After 64-year old William Nolan was arrested, criminally charged and released on bond in Jefferson County last week for allegedly sexually assaulting a Fort Atkinson altar boy in 2006, a statement from Bishop Robert Morlino on Nolan's past noted "...the Diocese had received no allegations of misconduct connected to any of his assignments."
But after 27 News reported Monday Janesville Police officials contacted the diocese about Nolan in 2015, a new statement from the diocese said the diocese was aware of the man who sparked Janesville's investigation into Nolan, because they had contact with the man twice in the past, but with no representation the priest had harmed the man. Diocese officials said the man had again contacted them Monday, this time with an accusation of sexual misconduct against Nolan.
"Their first statement about him - and it appears he has prior history - and they knew about this, and they didn't say it," says Peter Isely of the Wisconsin chapter of the Survivors Network Of Those Abused By Priests (SNAP). "They should have immediately been transparent," Isely says.
There was no arrest of Nolan in connection with the Janesville investigation. Janesville Police officials have yet to release reports on that investigation, or comment on investigation specifics.
A Florida man who's a friend of Nolan's potential victim says Morlino's original statement was more than carefully crafted. "It is an absolute lie." 27 News is not identifying the man to protect the identity of the potential victim.

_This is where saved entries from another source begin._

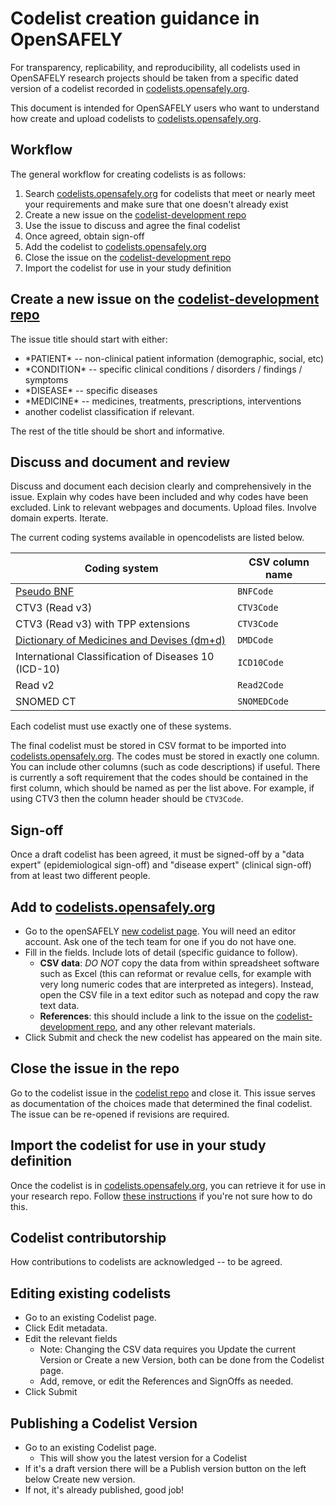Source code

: # Codelist creation guidance in OpenSAFELY

For transparency, replicability, and reproducibility, all codelists used in OpenSAFELY research projects should be taken from a specific dated version of a codelist recorded in [codelists.opensafely.org](https://codelists.opensafely.org). 

This document is intended for OpenSAFELY users who want to understand how create and upload codelists to [codelists.opensafely.org](https://codelists.opensafely.org).

## Workflow

The general workflow for creating codelists is as follows:

1. Search [codelists.opensafely.org](https://codelists.opensafely.org) for codelists that meet or nearly meet your requirements and make sure that one doesn't already exist
2. Create a new issue on the [codelist-development repo](https://github.com/opensafely/codelist-development)
3. Use the issue to discuss and agree the final codelist
4. Once agreed, obtain sign-off
5. Add the codelist to [codelists.opensafely.org](https://codelists.opensafely.org)
6. Close the issue on the [codelist-development repo](https://github.com/opensafely/codelist-development)
7. Import the codelist for use in your study definition



## Create a new issue on the [codelist-development repo](https://github.com/opensafely/codelist-development)

The issue title should start with either: 

* \*PATIENT\* -- non-clinical patient information (demographic, social, etc)
* \*CONDITION\* -- specific clinical conditions / disorders / findings / symptoms
* \*DISEASE\* -- specific diseases
* \*MEDICINE\* -- medicines, treatments, prescriptions, interventions
* another codelist classification if relevant. 

<!--are these appropriate classifications? disease versus condition is a notoriously poorly-understood distinction. what about symptoms, disorders, etc. does it matter?</font>-->

The rest of the title should be short and informative. 

## Discuss and document and review

Discuss and document each decision clearly and comprehensively in the issue. Explain why codes have been included and why codes have been excluded. Link to relevant webpages and documents. Upload files. Involve domain experts. Iterate.

The current coding systems available in opencodelists are listed below. 

| Coding system  | CSV column name |
| ---- | ---- |
| [Pseudo BNF](https://ebmdatalab.net/prescribing-data-bnf-codes/)  | `BNFCode`  |
| CTV3 (Read v3)  | `CTV3Code`  |
| CTV3 (Read v3) with TPP extensions  | `CTV3Code`  |
| [Dictionary of Medicines and Devises (dm+d)](https://ebmdatalab.net/what-is-the-dmd-the-nhs-dictionary-of-medicines-and-devices/)  | `DMDCode`  |
| International Classification of Diseases 10 (ICD-10)  | `ICD10Code`  |
| Read v2  | `Read2Code`  |
| SNOMED CT  | `SNOMEDCode`  |


Each codelist must use exactly one of these systems. 

The final codelist must be stored in CSV format to be imported into [codelists.opensafely.org](https://codelists.opensafely.org). The codes must be stored in exactly one column. You can include other columns (such as code descriptions) if useful. There is currently a soft requirement that the codes should be contained in the first column, which should be named as per the list above. For example, if using CTV3 then the column header should be `CTV3Code`. 

## Sign-off

Once a draft codelist has been agreed, it must be signed-off by a "data expert" (epidemiological sign-off) and "disease expert" (clinical sign-off) from at least two different people. 


## Add to [codelists.opensafely.org](https://codelists.opensafely.org)

* Go to the openSAFELY [new codelist page](https://codelists.opensafely.org/codelist/opensafely/). You will need an editor account. Ask one of the tech team for one if you do not have one.
* Fill in the fields. Include lots of detail (specific guidance to follow).
	* **CSV data**: _DO NOT_ copy the data from within spreadsheet software such as Excel (this can reformat or revalue cells, for example with very long numeric codes that are interpreted as integers). Instead, open the CSV file in a text editor such as notepad and copy the raw text data.
	* **References**: this should include a link to the issue on the [codelist-development repo](https://github.com/opensafely/codelist-development), and any other relevant materials.
* Click Submit and check the new codelist has appeared on the main site.

## Close the issue in the repo

Go to the codelist issue in the [codelist repo](https://github.com/opensafely/codelist-development) and close it. This issue serves as documentation of the choices made that determined the final codelist. The issue can be re-opened if revisions are required.

## Import the codelist for use in your study definition

Once the codelist is in [codelists.opensafely.org](https://codelists.opensafely.org), you can retrieve it for use in your research repo. Follow [these instructions](https://github.com/opensafely/documentation/blob/new-onboarding/Onboarding%20analysts.md#add-the-relevant-codelist-and-commit) if you're not sure how to do this.

## Codelist contributorship

How contributions to codelists are acknowledged -- to be agreed.

## Editing existing codelists

* Go to an existing Codelist page.
* Click Edit metadata.
* Edit the relevant fields
	* Note: Changing the CSV data requires you Update the current Version or Create a new Version, both can be done from the Codelist page.
	* Add, remove, or edit the References and SignOffs as needed.
* Click Submit


## Publishing a Codelist Version

* Go to an existing Codelist page.
	* This will show you the latest version for a Codelist
* If it's a draft version there will be a Publish version button on the left below Create new version.
* If not, it's already published, good job!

A Diocese official stands by the accuracy of all statements made by the Bishop in the aftermath of Nolan's arrest.
Diocese spokesperson Brent King says Janesville Police's contact with the diocese was merely to get police personnel in touch with Nolan. "Nothing more was made known to us," King says.
But a portion of the Janesville Police reports obtained by 27 News state an employee of the Catholic Diocese of Madison told a detective "...She was very aware of the (possible victim) situation."
Coinciding with the criminal charges against the priest, several democratic gubernatorial candidates and others have urged support for a proposal called the Child Victim's Act.
The proposal would create a three year grace period for the filling of civil lawsuits by victims of childhood clergy sexual abuse, and other sexual abuse, even though their cases would be too old to adjudicate under current law.
Governor Walker Tuesday said he was supportive of the concept of removing barriers to child sex assault victims receiving justice and perpetrators being held accountable. Isely says Minnesota's recent passage of the proposal has led to the identification of offenders and restitution for victims.